To make the money work, the kitchen also runs, Diversity Food Services, a catering company on the side.

The number of hours Chef Kramer has to commit simply to talking to farmers and meeting with each one when they deliver is unbelievable.

But Chef Kramer believes keeping money in the economy is important and that local is better.

What they are doing here is incredible, showing the world that you can feed local, organic on a large scale and make it work financially.

While big corporations are hoping this will fail, I am rooting for them as I remember my time in residence at Dalhousie University and I can tell you the food was not worth the Freshman 15 I packed on.

Join the Conversation

  1. Love the sound of the ‘Dandelion Eatery’. Dandelion and Burdock would be my cafe’s name, perhaps, in a distant world.

    1. Ayngelina Author says:

      I love that name, you should definitely do it.

  2. Chrystal McKay says:

    I had no idea that UoW was so good on the cafeteria front. Not just good, but incredible. UOttawa has a decent cafeteria but they still promote many low nutrition meals which I always hated. Who knew that closer to home they were doing it right? Way to go Winnipeg. I’m starting to warm to the winterpeg with each post you write.

    1. Ayngelina Author says:

      Each day I stay in Winnipeg the more I start to think it could be one of my favourite Canadian cities.

  3. Carmie Brogan says:

    Great post but I am really amazed at how good looking all these chefs seem to be. Chef Boyardee didn’t look this good!

    1. Ayngelina Author says:

      Maybe in his younger years?

  4. That’s amazing. I wish UNB had had something like that when I was there. What I mostly remember from those cafeteria meals was fried potato of some variety available at *every* meal, mystery meat in gravy and a lot of pasta. I did, at least, discover the yumminess of spinach salads during that time thanks to a crush of mine who loved the salad bar. 😉

    1. Ayngelina Author says:

      I went to Dalhousie and it was the same thing. It makes you so lethargic when they should be feeding us so that we can study and excel.

  5. University cafeteria food has never sounded so delicious before!

    1. Ayngelina Author says:

      The only reason I would want to go back.

  6. Sexy Chefs?
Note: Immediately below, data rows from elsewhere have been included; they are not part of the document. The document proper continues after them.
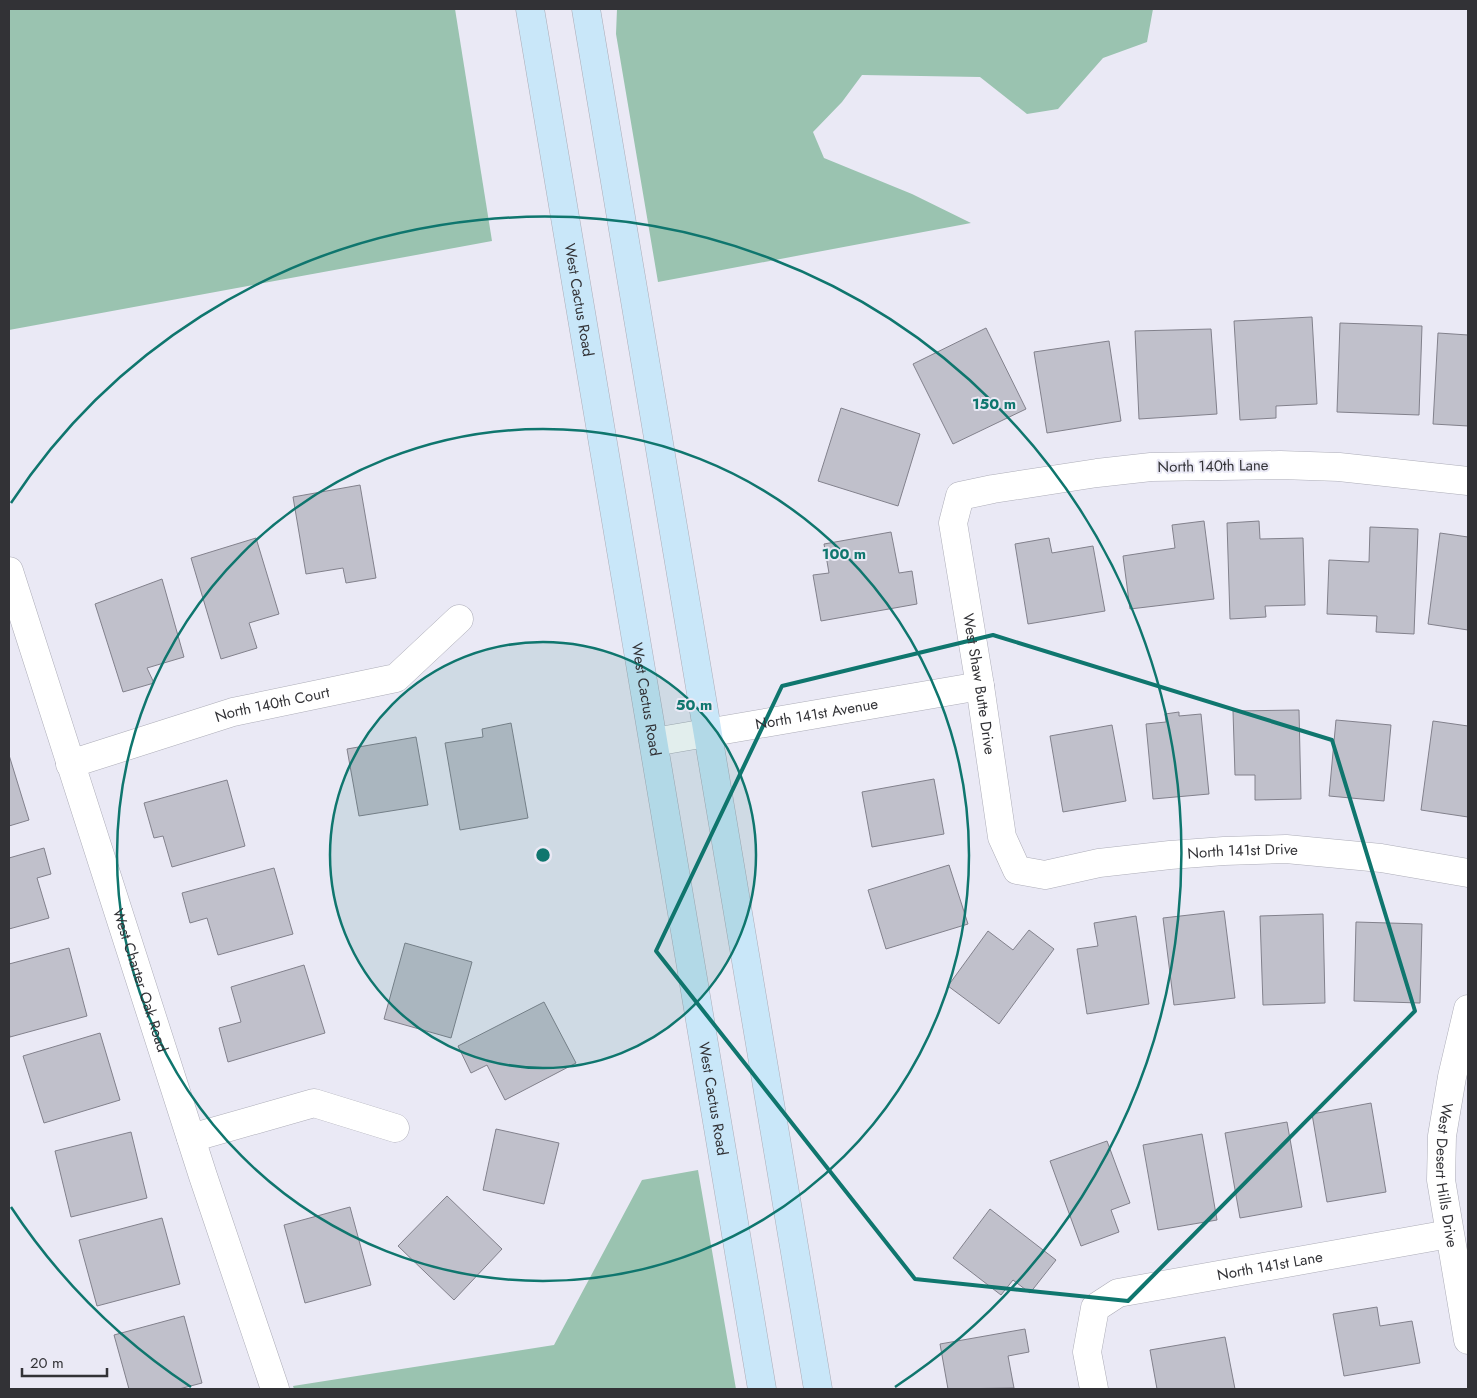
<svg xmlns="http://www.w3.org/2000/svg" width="1477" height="1398" viewBox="0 0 1477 1398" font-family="Jost,sans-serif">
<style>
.green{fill:#9ac3b0}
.building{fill:#c0c0cb;stroke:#82818c}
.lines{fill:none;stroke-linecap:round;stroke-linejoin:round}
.street-casing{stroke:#adadb8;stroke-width:29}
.secondary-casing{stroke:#adadb8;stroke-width:29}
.street{stroke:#fff;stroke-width:28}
.secondary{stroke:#c9e7f9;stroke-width:28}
.marked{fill:none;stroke:#0f766e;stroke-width:4;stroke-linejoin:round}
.ring{fill:none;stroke:#0f766e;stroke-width:2.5}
.labels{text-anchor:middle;stroke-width:4;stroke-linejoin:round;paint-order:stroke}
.street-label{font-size:15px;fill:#323236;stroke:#eae9f5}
.centre{fill:#0f766e;stroke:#eae9f5;stroke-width:2.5}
.ring-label{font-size:15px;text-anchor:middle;font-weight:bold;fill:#0f766e;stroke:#eae9f5;stroke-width:4;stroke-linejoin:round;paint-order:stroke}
</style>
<rect width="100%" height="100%" fill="#eae9f5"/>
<g class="green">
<polygon points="9,9 455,9 492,241 9,330"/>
<polygon points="617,9 1153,9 1147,42 1103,58 1058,109 1027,114 980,77 862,75 842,102 813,132 824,158 912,194 971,223 658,282 616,34"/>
<polygon points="698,1170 736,1389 294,1389 293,1386 554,1345 642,1180"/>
</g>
<g class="building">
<polygon points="1312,317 1317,404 1276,406 1276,418 1240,420 1234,321"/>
<polygon points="1340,323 1422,326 1419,415 1337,412"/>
<polygon points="986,328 1026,409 953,444 913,364"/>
<polygon points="1211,329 1217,414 1139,419 1135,331"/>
<polygon points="1438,333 1468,335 1468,426 1433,424"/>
<polygon points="1109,341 1121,421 1047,433 1034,352"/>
<polygon points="841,408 920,434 898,506 818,481"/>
<polygon points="360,485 376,578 346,583 343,568 306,574 293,497"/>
<polygon points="1204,521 1214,599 1130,609 1123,556 1175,548 1172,525"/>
<polygon points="1259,521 1260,539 1303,538 1305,605 1265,606 1266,617 1230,619 1227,523"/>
<polygon points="1370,527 1418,529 1414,634 1376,632 1377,616 1327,614 1329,560 1369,562"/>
<polygon points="891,532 899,573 912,571 917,604 821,621 813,575 829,573 824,544"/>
<polygon points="1440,533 1468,537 1468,630 1428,624"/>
<polygon points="256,538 279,614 249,623 257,648 221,659 191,558"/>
<polygon points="1049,538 1052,553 1093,546 1105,611 1028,624 1015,544"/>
<polygon points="162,579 184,657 147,668 154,683 123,692 95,604"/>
<polygon points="1299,710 1301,799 1255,800 1255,775 1235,775 1233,711"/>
<polygon points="1179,712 1179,716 1201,714 1209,794 1153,799 1146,724 1166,722 1165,714"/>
<polygon points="1336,720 1391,725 1384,801 1329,796"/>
<polygon points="1433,721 1468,726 1468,817 1421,810"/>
<polygon points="511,723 528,818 460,830 445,743 483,737 482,729"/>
<polygon points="1112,725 1126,801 1063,812 1050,736"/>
<polygon points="416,737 428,805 359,816 347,749"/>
<polygon points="9,755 29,820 9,826"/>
<polygon points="934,779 944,834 872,847 862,792"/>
<polygon points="227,780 245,846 172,867 163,836 154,838 144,803"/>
<polygon points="44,848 51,874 37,878 49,918 9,929 9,858"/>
<polygon points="949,865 968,924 886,949 868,890"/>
<polygon points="274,868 293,934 218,955 207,918 190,923 182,893"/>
<polygon points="1224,911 1235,998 1174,1005 1163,918"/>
<polygon points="1323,914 1325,1003 1263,1005 1260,916"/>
<polygon points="1136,916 1149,1004 1087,1014 1077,949 1098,946 1094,923"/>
<polygon points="1356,922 1422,924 1420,1003 1354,1001"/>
<polygon points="1029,930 1054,949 999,1024 948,986 988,931 1013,950"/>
<polygon points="405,943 472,962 451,1038 384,1019"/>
<polygon points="69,948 87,1016 10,1037 9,1032 9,964"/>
<polygon points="304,965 325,1033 228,1062 219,1028 241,1022 231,987"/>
<polygon points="544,1002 576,1063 505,1100 487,1065 471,1073 458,1046"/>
<polygon points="100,1033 120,1100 44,1123 23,1056"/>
<polygon points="1371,1103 1386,1192 1327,1202 1312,1114"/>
<polygon points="1287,1122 1302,1207 1240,1218 1225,1133"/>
<polygon points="496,1129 559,1143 544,1204 483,1190"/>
<polygon points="131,1132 147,1198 71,1217 55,1151"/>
<polygon points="1202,1134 1217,1220 1158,1230 1143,1145"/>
<polygon points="1107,1141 1130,1203 1111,1210 1119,1232 1081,1246 1050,1161"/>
<polygon points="447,1196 502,1249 454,1300 398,1246"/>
<polygon points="350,1207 371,1285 305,1303 284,1225"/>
<polygon points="990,1209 1056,1260 1030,1293 1013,1280 1001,1295 953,1258"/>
<polygon points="162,1218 180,1284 97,1306 79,1240"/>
<polygon points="1377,1307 1380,1326 1412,1321 1420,1363 1344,1376 1333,1314"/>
<polygon points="184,1316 202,1383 179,1389 129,1389 114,1335"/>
<polygon points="1025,1329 1029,1352 1008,1356 1014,1388 948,1389 940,1344"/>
<polygon points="1225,1337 1235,1389 1157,1389 1150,1350"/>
</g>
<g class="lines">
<g class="street-casing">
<g id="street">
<path id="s1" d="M1468 481 1339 467 1280 465 1151 467 1097 473 993 489 960 496 953 523 980 686 1002 837 1017 870 1045 875 1099 863 1170 855 1224 851 1286 849 1381 858 1468 873"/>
<path id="s2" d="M9 571 203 1176 275 1389"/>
<path id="s3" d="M654 742 980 686"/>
<path id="s4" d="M70 764 233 712 396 678 459 619"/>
<path id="s5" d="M1468 1009 1452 1077 1442 1136 1441 1180 1468 1340"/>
<polyline points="191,1138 314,1103 395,1128"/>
<path id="s6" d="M1094 1389 1087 1352 1095 1308 1118 1293 1449 1234"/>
</g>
</g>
<g class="secondary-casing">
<g id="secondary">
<path id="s7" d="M530 9 762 1389"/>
<polyline points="586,9 818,1389"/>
</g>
</g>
<use href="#street" class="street"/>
<use href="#secondary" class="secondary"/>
</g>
<path class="marked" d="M993 635 1332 740 1415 1011 1128 1301 915 1279 656 951 782 686Z"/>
<circle cx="543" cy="855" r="213" fill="#0f766e" fill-opacity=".12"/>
<g class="ring">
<circle cx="543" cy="855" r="213"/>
<circle cx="543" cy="855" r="426"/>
<path d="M191 1387A638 638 0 0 1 11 1207M11 503A638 638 0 1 1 895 1387"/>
</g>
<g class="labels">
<g class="street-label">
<text dy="5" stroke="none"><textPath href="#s7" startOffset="295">West Cactus Road</textPath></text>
<text transform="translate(1213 466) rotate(-1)" y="5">North 140th Lane</text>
<text dy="5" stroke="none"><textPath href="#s1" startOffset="702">West Shaw Butte Drive</textPath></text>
<text dy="5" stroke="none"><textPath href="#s7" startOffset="700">West Cactus Road</textPath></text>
<text dy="5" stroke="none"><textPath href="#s4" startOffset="211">North 140th Court</textPath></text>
<text dy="5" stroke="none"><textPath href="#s3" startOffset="165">North 141st Avenue</textPath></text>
<text dy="5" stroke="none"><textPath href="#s1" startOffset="1121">North 141st Drive</textPath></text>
<text dy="5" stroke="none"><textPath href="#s2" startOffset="430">West Charter Oak Road</textPath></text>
<text dy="5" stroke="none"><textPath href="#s7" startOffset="1105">West Cactus Road</textPath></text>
<text dy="5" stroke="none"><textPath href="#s5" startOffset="169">West Desert Hills Drive</textPath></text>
<text dy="5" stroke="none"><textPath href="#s6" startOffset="264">North 141st Lane</textPath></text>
</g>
</g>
<circle cx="543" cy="855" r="8" class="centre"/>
<g class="ring-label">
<text x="994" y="409">150 m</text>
<text x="844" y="559">100 m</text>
<text x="694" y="710">50 m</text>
</g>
<rect width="1477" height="1398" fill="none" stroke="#323236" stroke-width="20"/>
<path d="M22 1368v8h85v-8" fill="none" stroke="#323236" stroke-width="2.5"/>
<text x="30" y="1368" font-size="15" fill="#323236" stroke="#eae9f5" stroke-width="4" paint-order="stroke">20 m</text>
</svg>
Sounds good to me… xx

    1. Ayngelina Author says:

      And good food too!

  7. Oh yeah – my college cafeteria was nothing like this! I’m rooting for this project too!

    1. Ayngelina Author says:

      I really hope they make it, such a good model to show people that it really can work – as long as you have the right people.

  8. Jessica of HolaYessica says:

    What a cool project! My college did incorporate local food as well in the dining hall, and it was awesome. I’m definitely cheering for this project as well. Go Ben Kramer!

    1. Ayngelina Author says:

      I have also started to see schools in warmer communities start gardens to use – unfortunately Winnipeg is too cold most of the year for that.

  9. That is absolutely fantastic! What a brilliant idea. And so amazing that such a large institution would choose quality over quantity and low cost.

    1. Ayngelina Author says:

      As great as it is that these two are so committed to the cause I also think the University of Winnipeg should get kudos for having the vision to do something like this.